Some of those similarities, though, are more in the bad territory. Like the fact that Bunheads is severely melanin-deficient, something which Shonda Rhimes took to Twitter to discuss almost immediately. Because, hello, we already went through this earlier this year with Girls, do we really need to do it again?! Repeating our mistakes over and over again despite clear object lessons is kind of a thing people do, but it’s especially irritating in this case because Girls sparked so much conversation about diversity in Hollywood and the need for a broad representation of experiences in television. And that conversation could have influenced Bunheads, but it apparently didn’t, unless the show is planning on adding characters asap in this season.
Even if it does, we could end up in the terrible token trap, where a character is added essentially as seasoning and nothing else, which doesn’t do much to increase the diversity of representations, or to benefit the show as a whole. Clumsy inserts show, and they sting. If the creative team is planning on addressing the Whitey McWhitebread-Whiterson problem, they had better do some research and bring some serious deftness and sensitivity to the project, or they could end up with quite a hot mess.

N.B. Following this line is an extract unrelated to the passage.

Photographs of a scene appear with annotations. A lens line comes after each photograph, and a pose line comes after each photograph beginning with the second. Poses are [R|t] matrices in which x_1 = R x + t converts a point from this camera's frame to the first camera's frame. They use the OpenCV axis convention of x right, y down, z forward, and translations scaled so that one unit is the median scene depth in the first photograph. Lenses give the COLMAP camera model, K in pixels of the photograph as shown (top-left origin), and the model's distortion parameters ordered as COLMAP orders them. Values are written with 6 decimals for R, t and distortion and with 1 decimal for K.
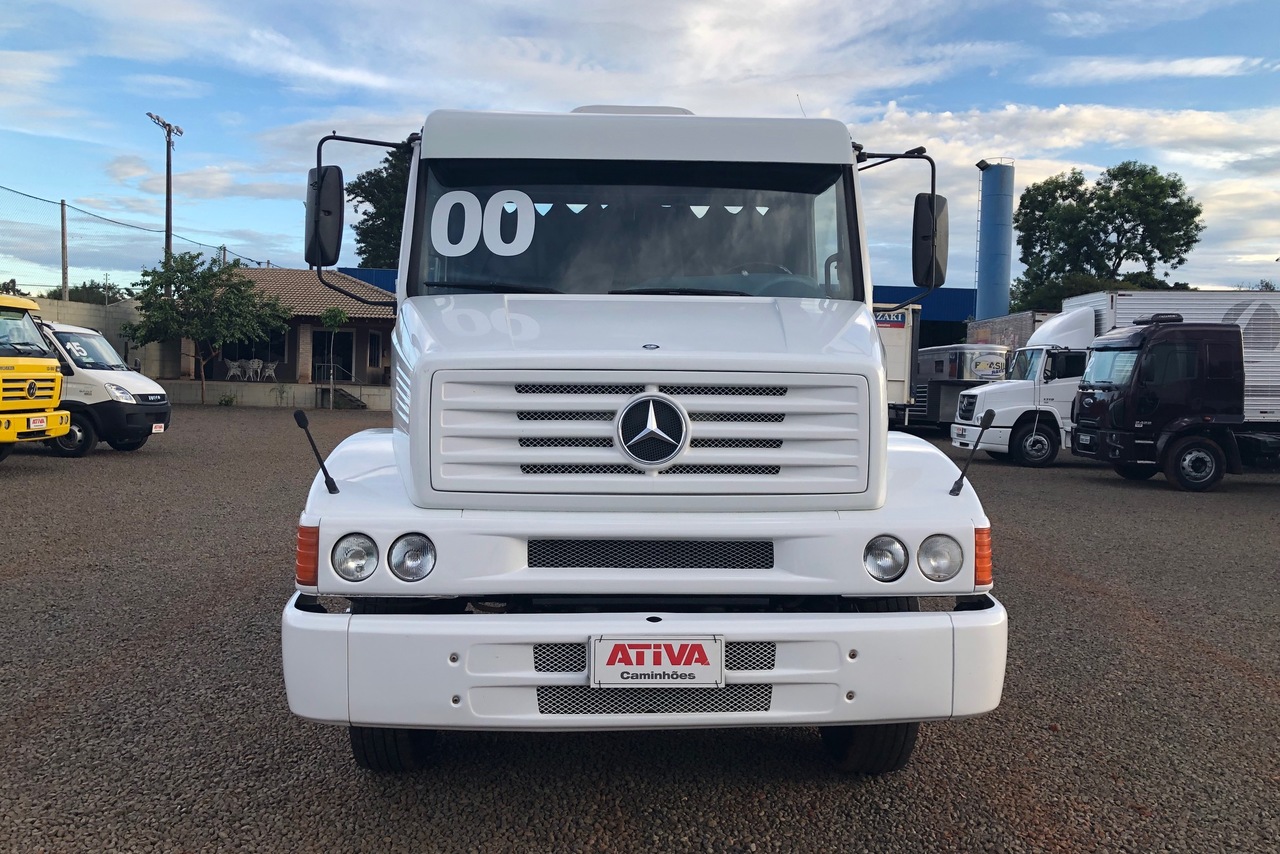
lens RADIAL K [[1029.1, 0, 646.1], [0, 1029.1, 428.1], [0, 0, 1]] dist [0.020378, -0.006636]
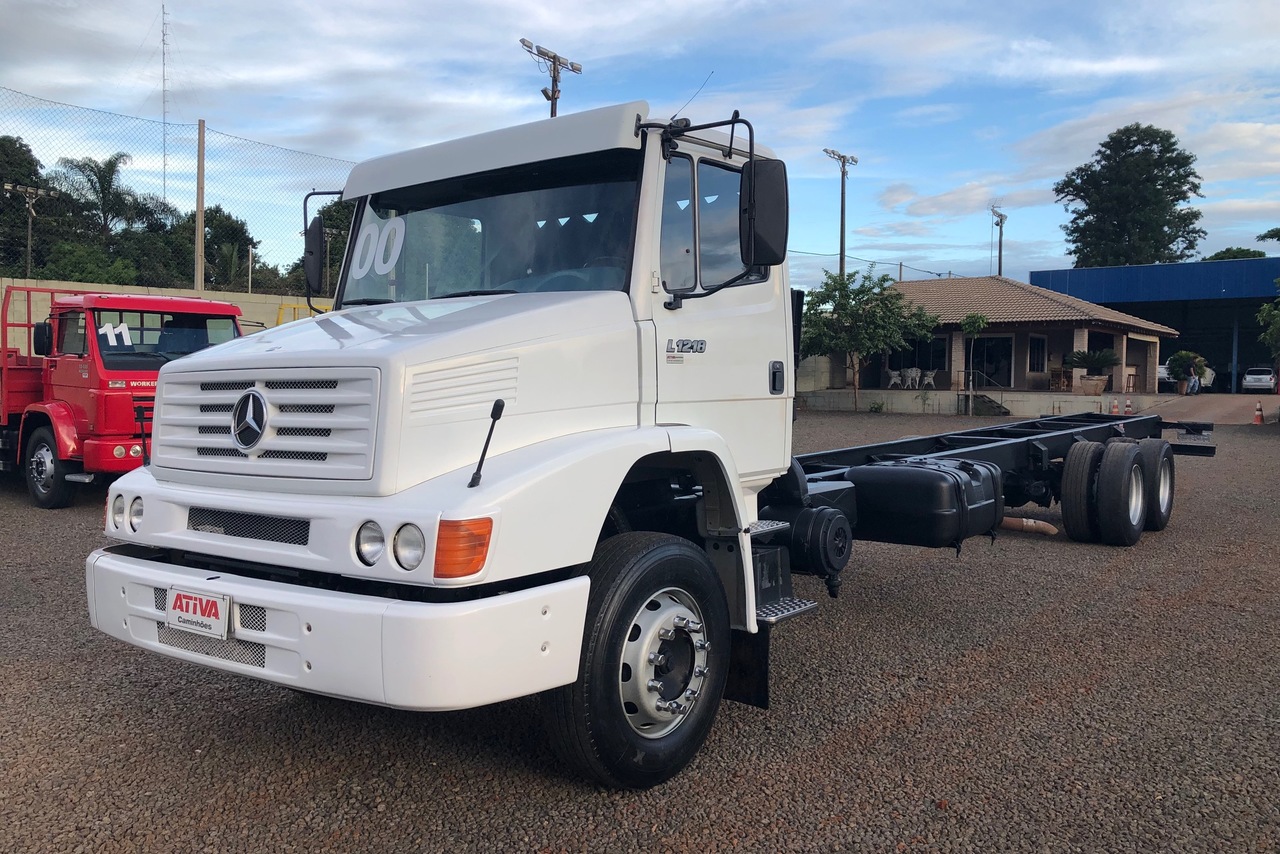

There are also, of course, no disabled characters on the show, something I have come to expect from my pop culture unless a show needs a Very Special Object Lesson. Yet, it’s still disappointing, because it indicates the creative team is working very much from within a specific comfort zone, just like they are on Girls. They’re writing what is broadly known and represented, which is to say the lives of white women living reasonably comfortable lifestyles; even Michelle, struggling artist as she is, has had the advantage of advanced dance training.
Her quirky funness, as well as clumsiness, may land her in wacky doings like marrying one of her fans while drunk after being rejected at an audition, but it doesn’t seem to get her into serious trouble. We’re supposed to find Hubbell cute and kind of endearing even as he’s kind of tragic for repeatedly wooing someone who doesn’t really want him, instead of dangerous and scary. How bad could he be, he’s a nice white man in plain suits who likes taking showgirls out to dinner! Of course it’s not creepy and gross that he repeatedly shows up in the dressing room with gifts and pressures Michelle into spending time with him! As in Girls, there is a certain element of documenting the wild and silly lives of hip young things in a way that may strike some viewers as too flippant; while we may not be looking for All Serious, All the Time, glossing over serious issues is not necessarily the best way to handle them.
This can be a hard line to walk, because there will some people who will always say it should be more serious, and others who say it should be handled in a more lighthearted manner. Particularly on a show like this one, which is airing as part of ABC’s family programming, there’s also an element of wanting to make the show appeal to all ages, which means the network is bound in some ways in terms of the kind of content it wants to present. My mind is already wandering ahead to the things that inevitably come up on teen dramas like this one; will one of the girls get pregnant, for example? Could we even just this once let a character get an abortion and have it not be a huge saga? What does the creative team have planned for these characters, and how will it tell their stories?
Bunheads could turn into a great show, or a terrible one. It’s too early to tell which way it’s going to fall, and I’m not hiding the fact that I hope it turns out to be great, because we could really use more great television. Along the way, though, it’s going to need to address some of its faults.